A cash rate at that level would mean a CBA borrower, with a 20 per cent mortgage deposit, would be paying a 5.54 per cent variable mortgage rate, instead of 2.89 per cent now until the Commonwealth Bank’s July 15 increase comes into effect.
This is slightly above CBA’s two-year fixed rate of 5.79 per cent, after it soared from 4.39 per cent.
The Australian Securities Exchange 30-day interbank futures market is expecting the cash rate to reach 3.5 per cent, a level last seen in October 2012, in March next year and plateau at that level into late 2023.
RateCity research director Sally Tindall said the other big banks were set to raise their variable rates after CBA blinked first.
‘CBA has declared its hand and it’s now just a matter of time before the others follow,’ she said.
The Reserve Bank has now also raised the cash rate at three consecutive monthly board meetings for the first time since 2010 and has strongly hinted at more pain for home borrowers in coming months.

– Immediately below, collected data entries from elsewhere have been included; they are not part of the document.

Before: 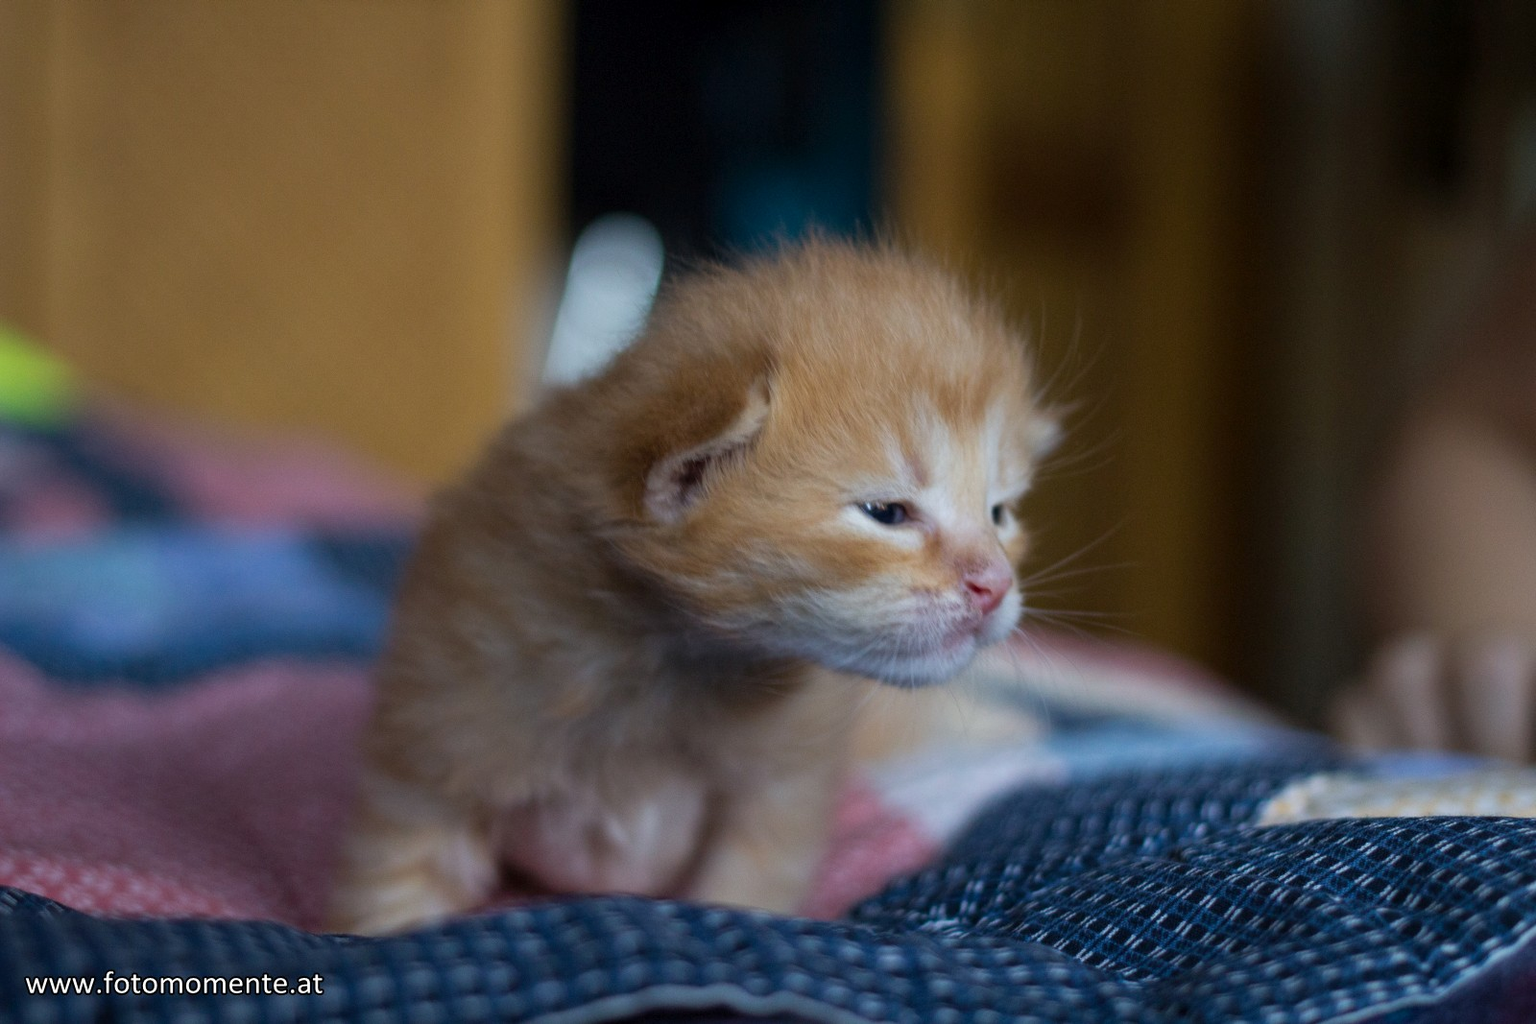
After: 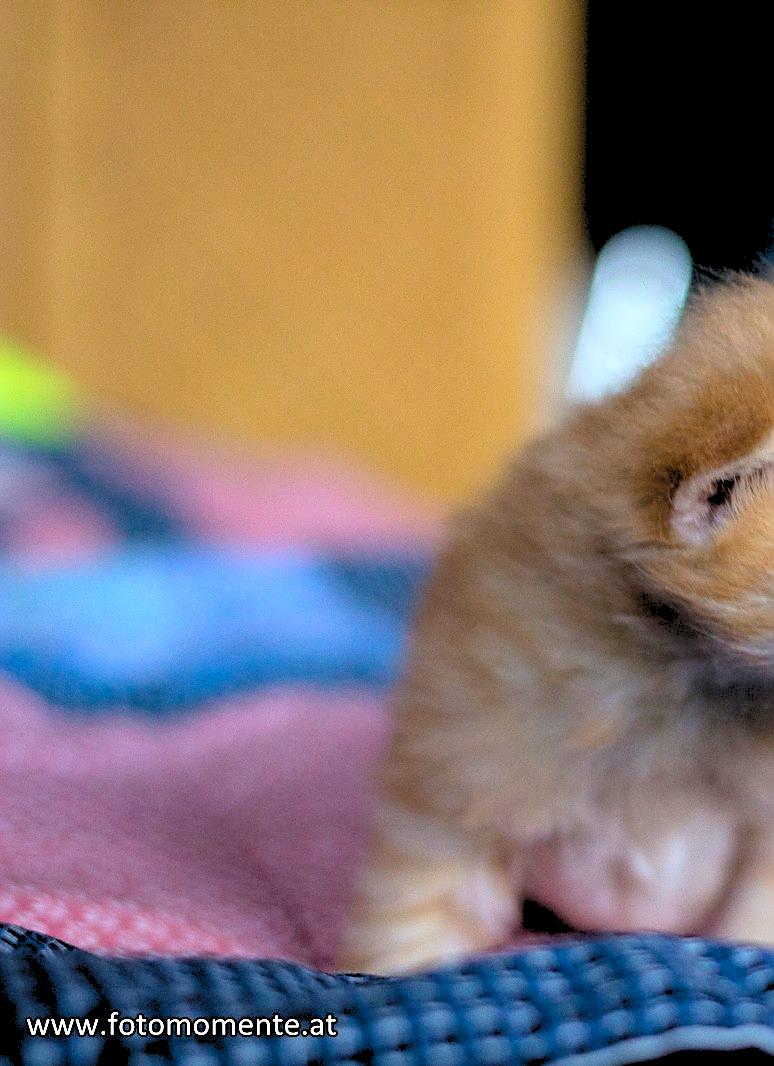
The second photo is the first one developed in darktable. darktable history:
color balance rgb: power › hue 72.7°, highlights gain › luminance 10.33%, perceptual saturation grading › global saturation 0.051%, global vibrance 20%
sharpen: on, module defaults
levels: levels [0.093, 0.434, 0.988]
crop and rotate: left 0.018%, top 0%, right 51.576%
tone equalizer: -8 EV -0.766 EV, -7 EV -0.715 EV, -6 EV -0.578 EV, -5 EV -0.403 EV, -3 EV 0.388 EV, -2 EV 0.6 EV, -1 EV 0.694 EV, +0 EV 0.736 EV
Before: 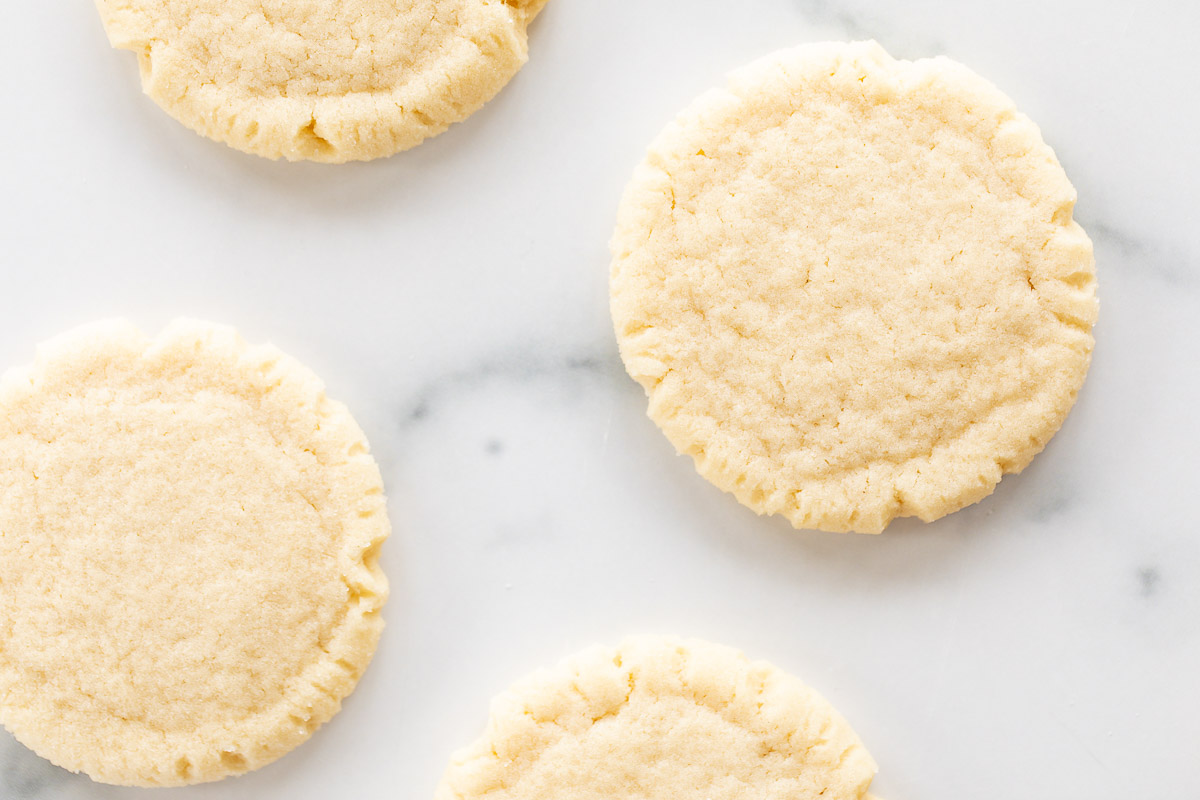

With inflation running at 5.1 per cent – the fastest pace since 2001 – Reserve Bank governor Philip Lowe has signalled more pain for home borrowers with unemployment at a 48-year low of 3.9 per cent and inflation well above the central bank’s 2 to 3 per cent target
With inflation running at 5.1 per cent – the fastest pace since 2001 – Reserve Bank governor Philip Lowe has signalled more pain for home borrowers with unemployment at a 48-year low of 3.9 per cent and inflation well above the central bank’s 2 to 3 per cent target.
‘Global factors account for much of the increase in inflation in Australia, but domestic factors are also playing a role,’ he said on Tuesday afternoon.
‘Strong demand, a tight labour market and capacity constraints in some sectors are contributing to the upward pressure on prices.
‘The floods are also affecting some prices.’
Dr Lowe last month forecast Australia’s inflation rate hitting seven per cent for the first time since 1990 as Russia’s Ukraine invasion keeps global crude oil prices elevated.
He signalled on Tuesday the RBA would keep raising rates to curb consumer spending.
‘One source of ongoing uncertainty about the economic outlook is the behaviour of household spending,’ Dr Lowe said.
‘The board will be paying close attention to these various influences on household spending as it assesses the appropriate setting of monetary policy.’